**Source**
On Wed, Apr 02, 2025 at 08:42:58AM -0700, Ian Rogers wrote:

[...]

> On Wed, Apr 2, 2025 at 7:35 AM Leo Yan <leo.yan@arm.com> wrote:
> >
> > On Tue, Apr 01, 2025 at 11:23:07AM -0700, Ian Rogers wrote:
> >
> > [...]
> >
> > > @@ -478,13 +478,14 @@ static int __cmd_test(struct test_suite **suites, int argc, const char *argv[],
> > >       int err = 0;
> > >
> > >       for (struct test_suite **t = suites; *t; t++) {
> > > -             int i, len = strlen(test_description(*t, -1));
> > > +             int i;
> > > +             int len = (int)strlen(test_description(*t, -1));
> >
> > Thanks for huge polish.
> >
> > Just a concern from me.  Throughout this patch, the methodology is not
> > consistent.  Some changes update variable types which is fine for me.
> >
> > But the case above it simply cast size_t to int.  Should we update the
> > variable type as 'size_t' at here?
> 
> Thanks Leo, I played around with it, but don't mind if someone wants
> to do it a different way. I was trying to make the changes minimal.
> The problem typically with size_t is we then use the value, for
> example, as a printf size modifier and need to introduce lots of casts
> back to being an int.

**Given problem a**
In the records that follow, put into a numbered list the part that opens with the line containing "purple cross: rotated 4" and closes with the line containing "purple square: rotated 9 degrees clockwise", both of those lines included, omitting blank lines and the picture markers.

**Exercise data**
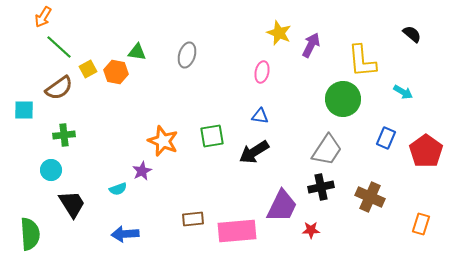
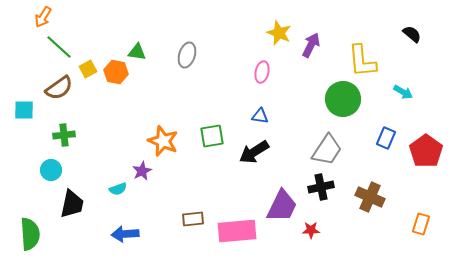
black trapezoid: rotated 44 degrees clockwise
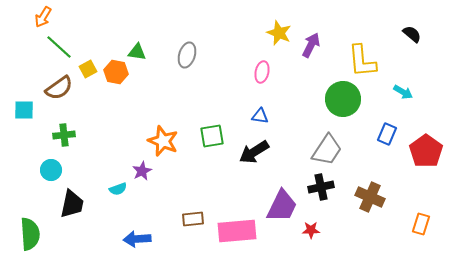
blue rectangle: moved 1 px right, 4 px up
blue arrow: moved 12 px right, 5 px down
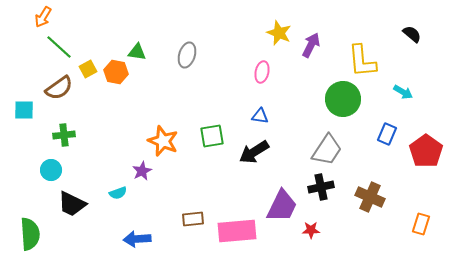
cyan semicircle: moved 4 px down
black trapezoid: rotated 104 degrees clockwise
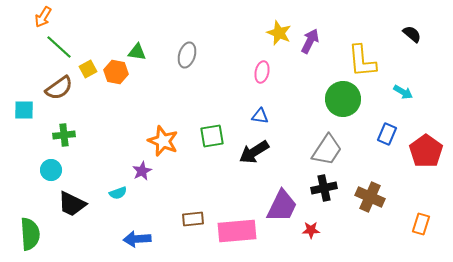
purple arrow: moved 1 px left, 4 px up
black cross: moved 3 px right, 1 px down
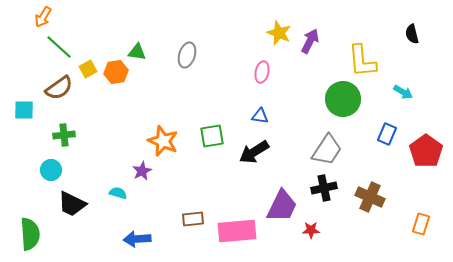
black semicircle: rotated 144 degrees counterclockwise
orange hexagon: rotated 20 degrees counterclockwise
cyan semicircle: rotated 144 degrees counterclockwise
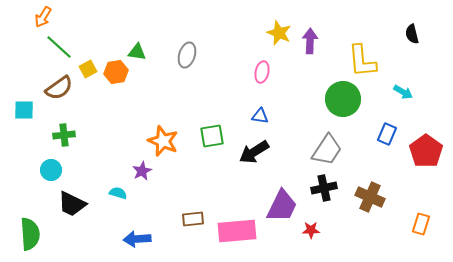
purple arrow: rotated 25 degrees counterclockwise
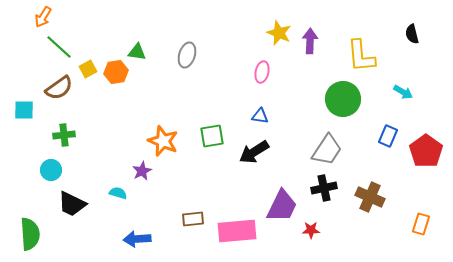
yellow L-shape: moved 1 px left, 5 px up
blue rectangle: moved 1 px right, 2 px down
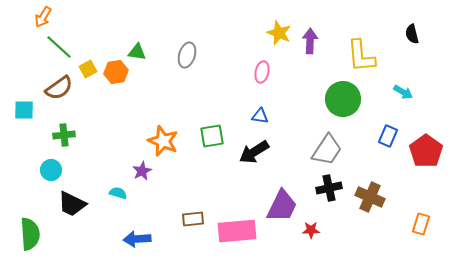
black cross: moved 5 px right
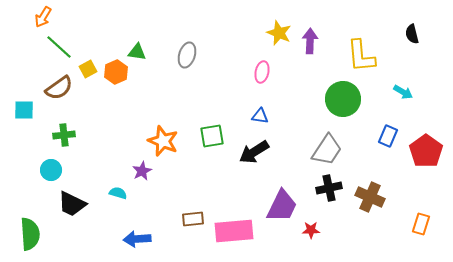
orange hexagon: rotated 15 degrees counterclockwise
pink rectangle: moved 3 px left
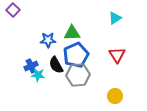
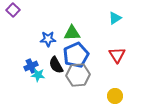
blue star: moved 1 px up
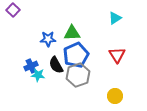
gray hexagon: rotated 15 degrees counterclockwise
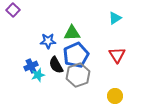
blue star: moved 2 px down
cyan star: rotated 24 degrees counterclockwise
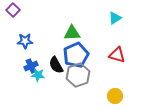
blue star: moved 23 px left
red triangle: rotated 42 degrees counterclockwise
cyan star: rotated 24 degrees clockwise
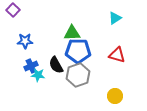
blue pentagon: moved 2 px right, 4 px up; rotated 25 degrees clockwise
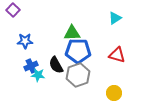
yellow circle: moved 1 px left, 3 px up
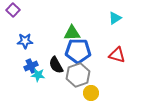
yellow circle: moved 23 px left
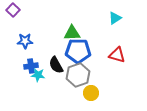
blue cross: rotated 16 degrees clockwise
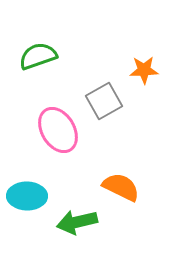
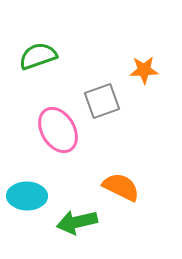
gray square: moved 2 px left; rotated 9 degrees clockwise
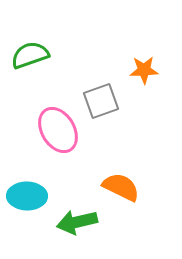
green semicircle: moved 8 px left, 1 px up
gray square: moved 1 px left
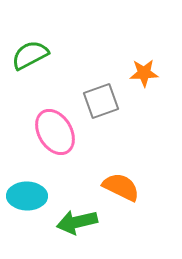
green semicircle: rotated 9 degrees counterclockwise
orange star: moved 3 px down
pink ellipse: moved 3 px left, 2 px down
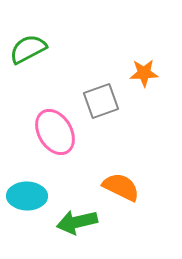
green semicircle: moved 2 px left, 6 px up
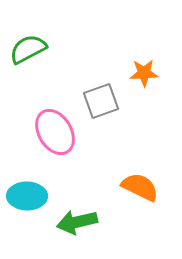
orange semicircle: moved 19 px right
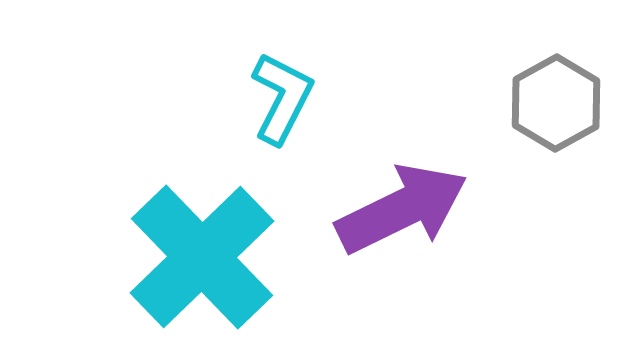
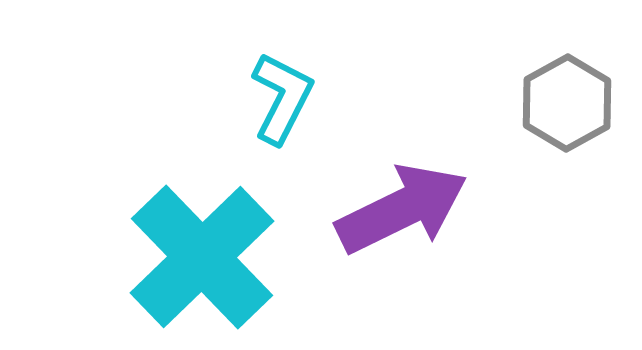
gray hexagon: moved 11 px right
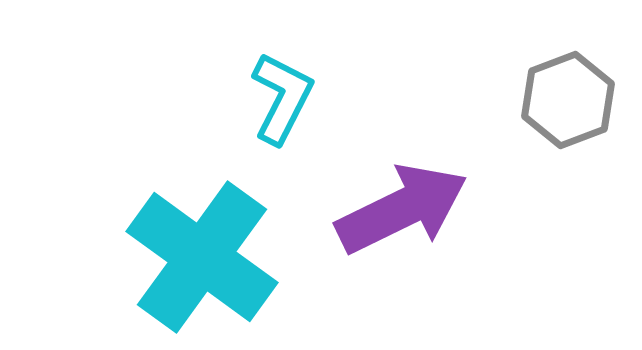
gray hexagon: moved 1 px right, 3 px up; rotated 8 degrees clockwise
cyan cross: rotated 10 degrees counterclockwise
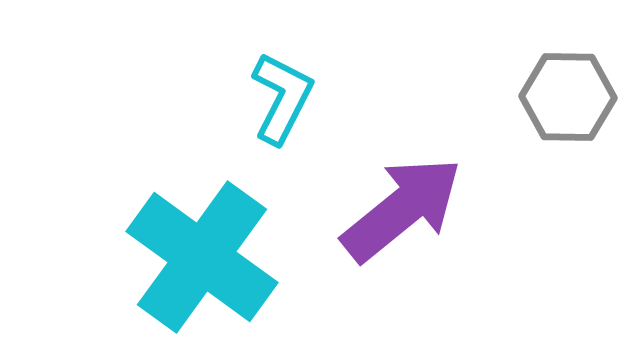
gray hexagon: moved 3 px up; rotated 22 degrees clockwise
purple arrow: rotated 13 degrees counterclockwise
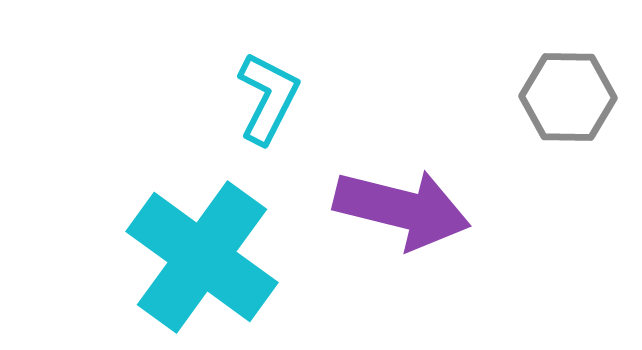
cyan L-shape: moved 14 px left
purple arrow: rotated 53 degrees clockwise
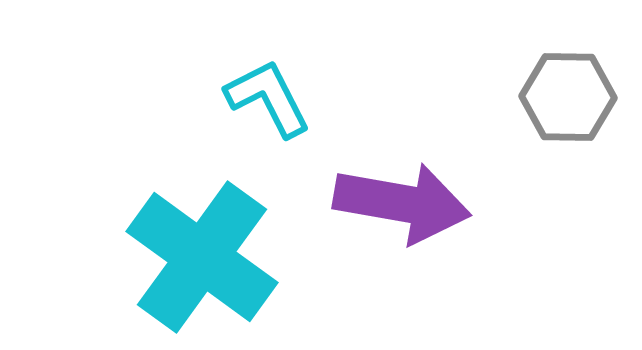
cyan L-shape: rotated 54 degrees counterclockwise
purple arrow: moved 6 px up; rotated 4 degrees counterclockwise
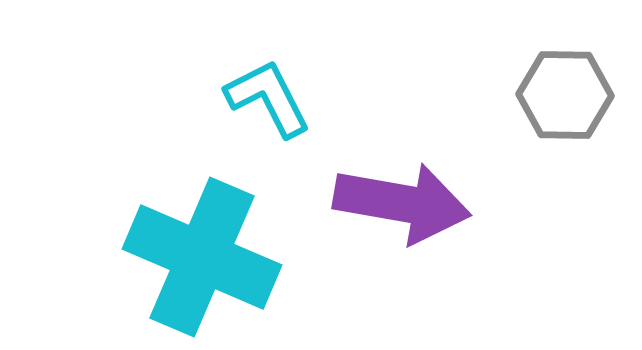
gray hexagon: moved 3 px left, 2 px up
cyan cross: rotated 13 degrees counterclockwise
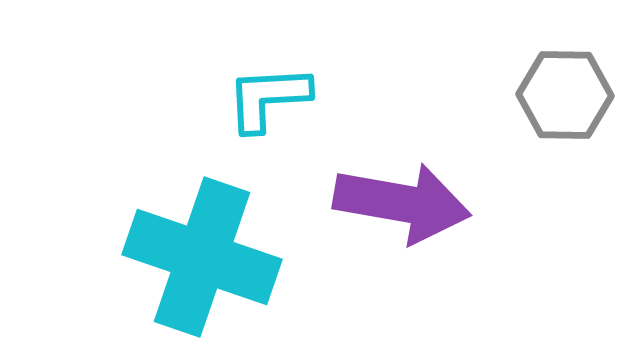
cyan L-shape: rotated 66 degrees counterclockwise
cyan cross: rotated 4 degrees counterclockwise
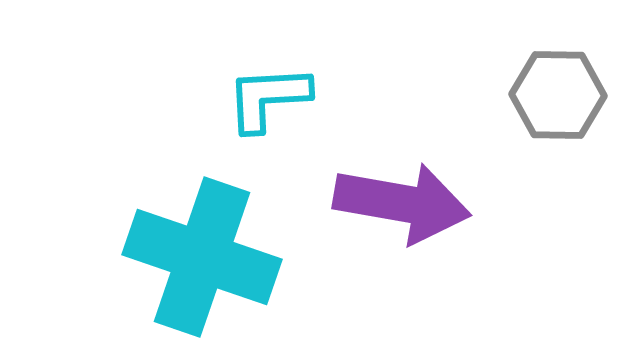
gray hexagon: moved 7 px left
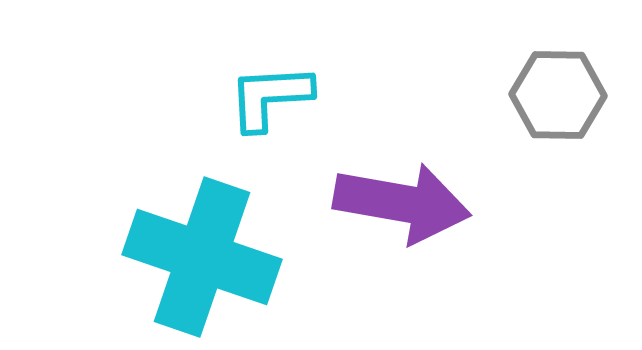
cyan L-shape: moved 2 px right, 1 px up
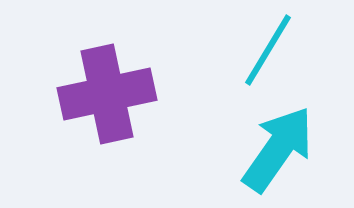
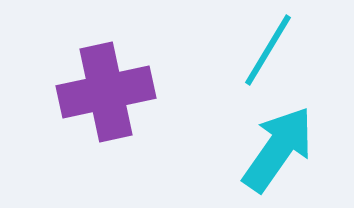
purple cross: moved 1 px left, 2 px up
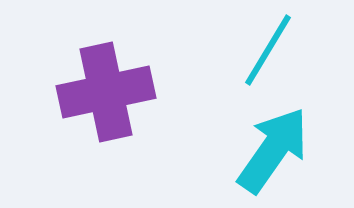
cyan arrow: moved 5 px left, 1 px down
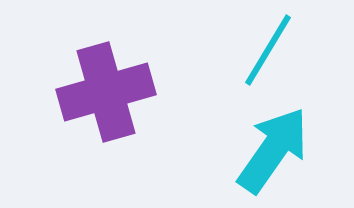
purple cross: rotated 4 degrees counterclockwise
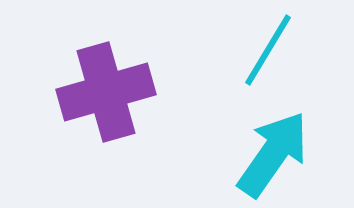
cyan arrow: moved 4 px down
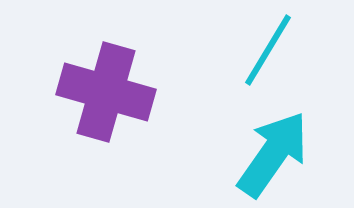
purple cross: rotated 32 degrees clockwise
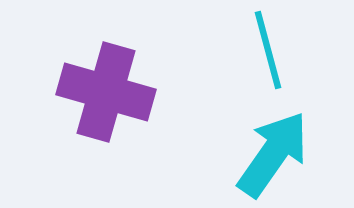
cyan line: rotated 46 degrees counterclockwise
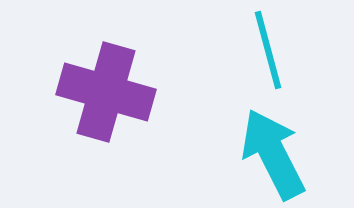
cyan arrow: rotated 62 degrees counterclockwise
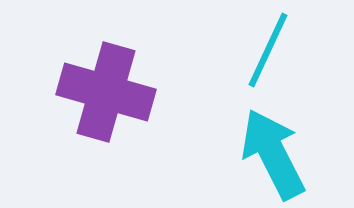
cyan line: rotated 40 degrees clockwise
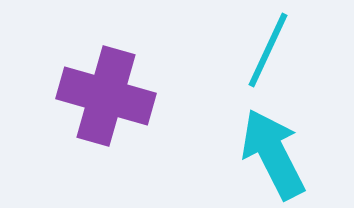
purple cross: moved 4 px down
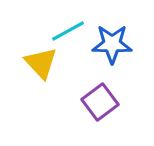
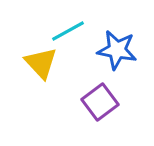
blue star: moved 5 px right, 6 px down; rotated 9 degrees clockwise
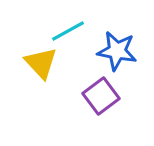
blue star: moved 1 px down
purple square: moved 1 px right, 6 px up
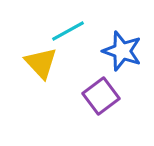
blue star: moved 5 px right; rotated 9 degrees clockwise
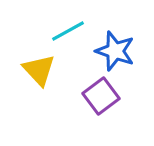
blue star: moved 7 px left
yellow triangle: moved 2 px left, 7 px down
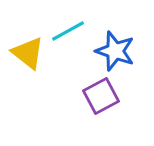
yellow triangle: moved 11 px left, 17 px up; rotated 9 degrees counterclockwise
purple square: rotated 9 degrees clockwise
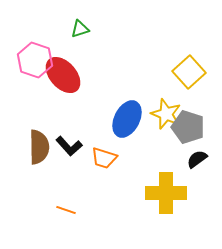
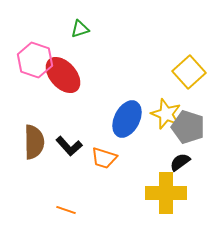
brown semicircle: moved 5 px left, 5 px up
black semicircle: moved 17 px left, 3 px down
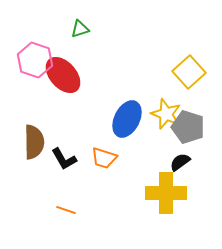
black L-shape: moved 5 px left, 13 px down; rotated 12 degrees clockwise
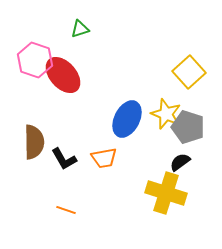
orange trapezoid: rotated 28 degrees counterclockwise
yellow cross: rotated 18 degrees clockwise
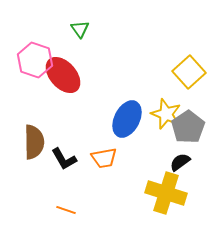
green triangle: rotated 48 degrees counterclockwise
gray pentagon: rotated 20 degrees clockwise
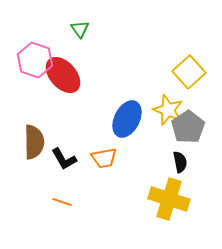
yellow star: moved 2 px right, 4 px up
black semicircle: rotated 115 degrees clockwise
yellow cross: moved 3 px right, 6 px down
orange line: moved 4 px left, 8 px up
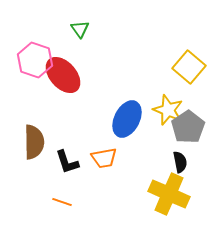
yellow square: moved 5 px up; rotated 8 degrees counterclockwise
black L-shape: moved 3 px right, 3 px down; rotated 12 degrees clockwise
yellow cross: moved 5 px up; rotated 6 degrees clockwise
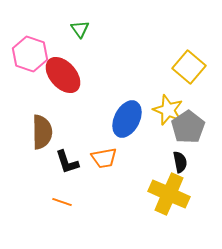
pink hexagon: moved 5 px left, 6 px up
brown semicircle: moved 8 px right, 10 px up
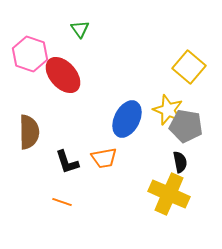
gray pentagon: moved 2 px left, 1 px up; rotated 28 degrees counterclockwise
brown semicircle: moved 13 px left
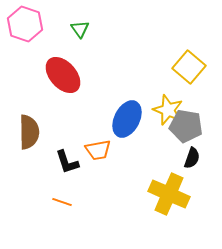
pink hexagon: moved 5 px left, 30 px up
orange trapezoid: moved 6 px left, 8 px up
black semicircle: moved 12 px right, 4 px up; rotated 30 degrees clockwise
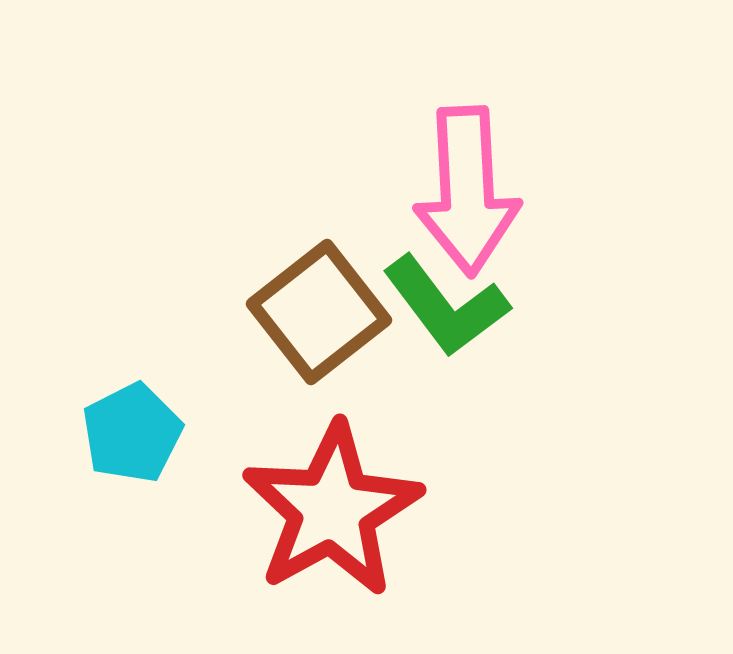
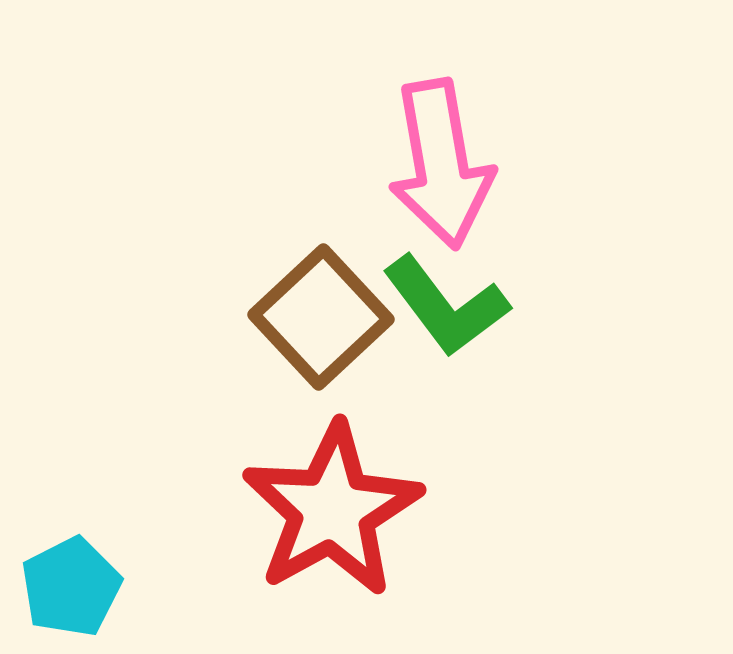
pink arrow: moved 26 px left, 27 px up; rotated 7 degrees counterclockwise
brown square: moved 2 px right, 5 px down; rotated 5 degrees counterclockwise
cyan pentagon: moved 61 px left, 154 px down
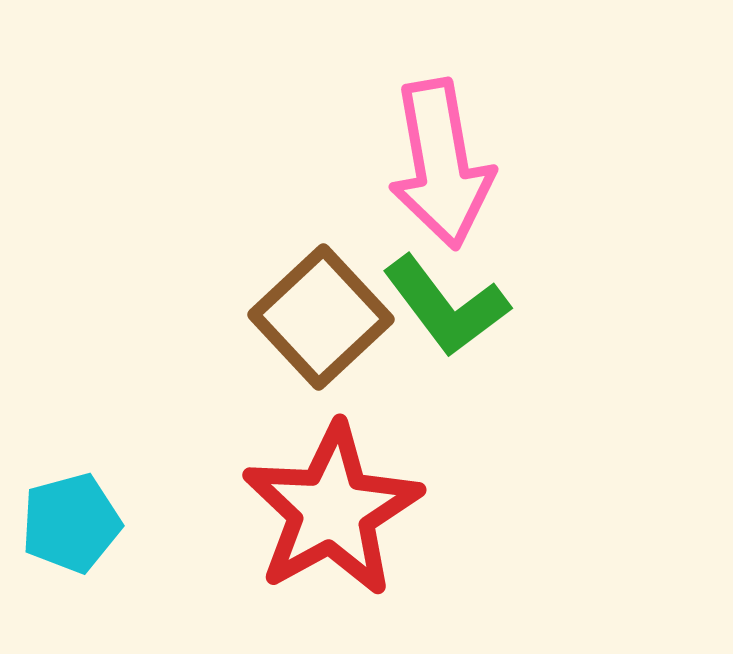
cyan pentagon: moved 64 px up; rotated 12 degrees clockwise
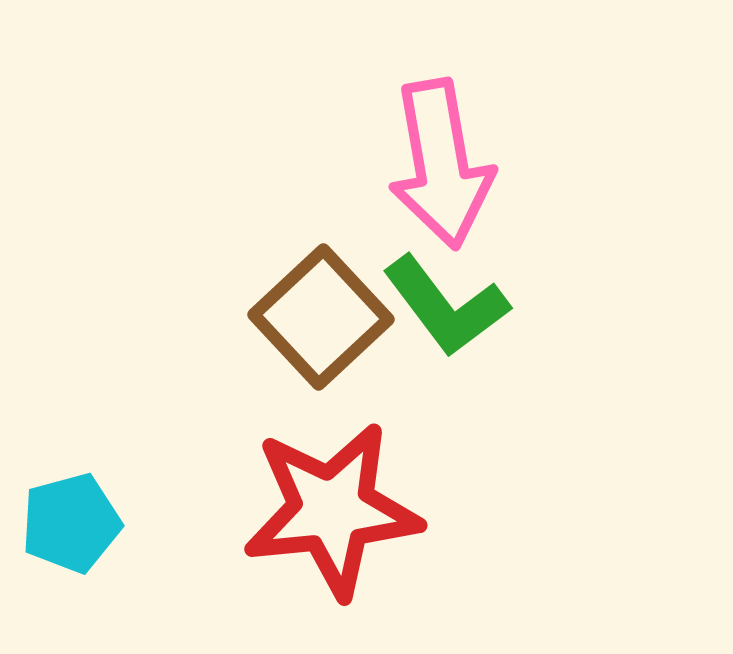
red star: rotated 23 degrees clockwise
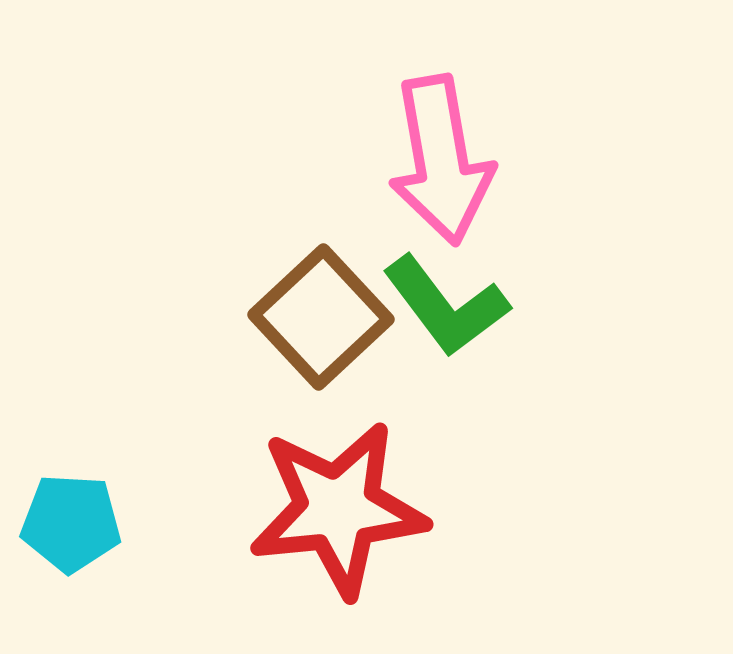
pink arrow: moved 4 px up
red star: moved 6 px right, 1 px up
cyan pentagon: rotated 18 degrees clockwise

**Given problem b**
Duplicate in full the email exchange above about the size_t cast.

**Written response a**
1. purple cross: rotated 4 degrees counterclockwise
2. cyan arrow: moved 4 px down
3. purple cross: rotated 32 degrees clockwise
4. cyan line: rotated 46 degrees counterclockwise
5. cyan arrow: rotated 62 degrees counterclockwise
6. cyan line: rotated 40 degrees clockwise
7. purple cross: moved 4 px down
8. blue star: moved 5 px right, 6 px down; rotated 9 degrees clockwise
9. blue star: moved 1 px down
10. purple square: moved 1 px right, 6 px up
11. blue star: moved 5 px right; rotated 9 degrees clockwise
12. blue star: moved 7 px left
13. yellow triangle: moved 2 px left, 7 px down
14. yellow triangle: moved 11 px left, 17 px up; rotated 9 degrees counterclockwise
15. purple square: rotated 9 degrees clockwise

**Written response b**
On Wed, Apr 02, 2025 at 08:42:58AM -0700, Ian Rogers wrote:

[...]

> On Wed, Apr 2, 2025 at 7:35 AM Leo Yan <leo.yan@arm.com> wrote:
> >
> > On Tue, Apr 01, 2025 at 11:23:07AM -0700, Ian Rogers wrote:
> >
> > [...]
> >
> > > @@ -478,13 +478,14 @@ static int __cmd_test(struct test_suite **suites, int argc, const char *argv[],
> > >       int err = 0;
> > >
> > >       for (struct test_suite **t = suites; *t; t++) {
> > > -             int i, len = strlen(test_description(*t, -1));
> > > +             int i;
> > > +             int len = (int)strlen(test_description(*t, -1));
> >
> > Thanks for huge polish.
> >
> > Just a concern from me.  Throughout this patch, the methodology is not
> > consistent.  Some changes update variable types which is fine for me.
> >
> > But the case above it simply cast size_t to int.  Should we update the
> > variable type as 'size_t' at here?
> 
> Thanks Leo, I played around with it, but don't mind if someone wants
> to do it a different way. I was trying to make the changes minimal.
> The problem typically with size_t is we then use the value, for
> example, as a printf size modifier and need to introduce lots of casts
> back to being an int.